Finding a competent psychologist to aid me in investigating my emotions became essential to healing my mind and body. As I’ve progressed, I have come to better understand the importance of focusing on my own behaviors, and I’ve discovered how emotion is an integral part of me, as well as an avenue for training of self.
There are still times when I’m working with my counselor that I engage in blame, going on and on about what so-and-so did to me and how much it hurt my feelings and I’m so angry/hurt/sad now and I want them to suffer!
Then, my very kind and patient counselor says, “What about you Kim? This time is for you, let’s talk about you.” Inside my head I’m thinking, “No, I don’t want to talk about me. I want you to tell me how horrible those other people are and make them change!”
Maybe you know what I mean.
Although I wish I could get away with finger-pointing, simply because I’m attached to my anger and hurt, I love having a counselor who happens to be a Baha’i. He’s quite knowledgeable about the Baha’i Faith and its teachings, and understands my commitment to living a spiritually-fulfilled life. He helps me to remember that when I forget my own faults and focus on other people’s faults and backbite about them I am really only hurting myself:
Therefore thou art inexcusable, O man, whosoever thou art that judgest: for wherein thou judgest another, thou condemnest thyself; for thou that judgest doest the same things. –Romans 2:1.
Baha’u’llah further clarifies:
O peoples of the world…observe that which will elevate your station. Hold fast to the fear of God and firmly adhere to what is right. Verily I say, the tongue is for mentioning what is good, defile it not with unseemly talk. – Tablets of Baha’u’llah, p. 219.

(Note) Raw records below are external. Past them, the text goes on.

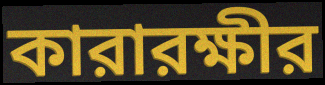
কারারক্ষীর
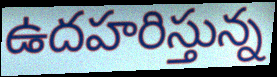
ఉదహరిస్తున్న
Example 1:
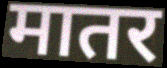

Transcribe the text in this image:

मातर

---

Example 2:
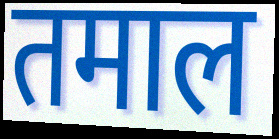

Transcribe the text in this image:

तमाल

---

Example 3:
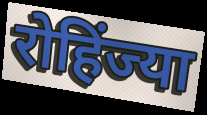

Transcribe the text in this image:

रोहिंज्या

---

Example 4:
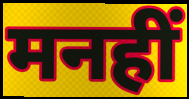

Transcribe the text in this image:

मनहीं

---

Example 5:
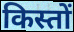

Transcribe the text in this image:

किस्तों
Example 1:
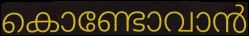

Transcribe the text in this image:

കൊണ്ടോവാൻ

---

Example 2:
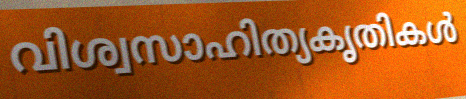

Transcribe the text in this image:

വിശ്വസാഹിത്യകൃതികൾ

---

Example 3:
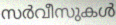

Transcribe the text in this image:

സർവീസുകൾ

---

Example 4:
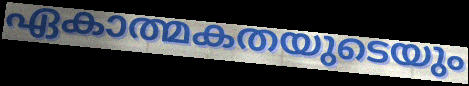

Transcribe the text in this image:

ഏകാത്മകതയുടെയും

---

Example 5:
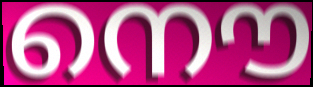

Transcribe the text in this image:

നൌ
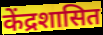
केंद्रशासित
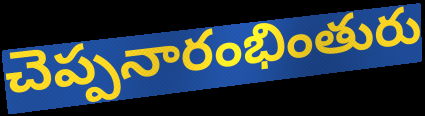
చెప్పనారంభింతురు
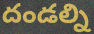
దండల్ని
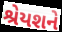
શ્રેયશને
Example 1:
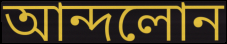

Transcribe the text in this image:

আন্দলোন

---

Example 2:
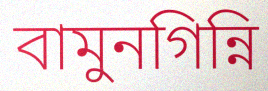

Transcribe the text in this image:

বামুনগিন্নি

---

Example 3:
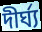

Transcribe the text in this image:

Breathe not the sins of others so long as thou art thyself a sinner. Shouldst thou transgress this command, accursed wouldst thou be, and to this I bear witness. – The Hidden Words, p. 10.
Well, that’s pretty clear. There’s no escaping it. I have to be responsible for my own stuff, focus on it instead of other people’s stuff. The good news? The more I learn, the less time it takes me to turn toward my own emotions and resulting behaviors when I get stuck in blame.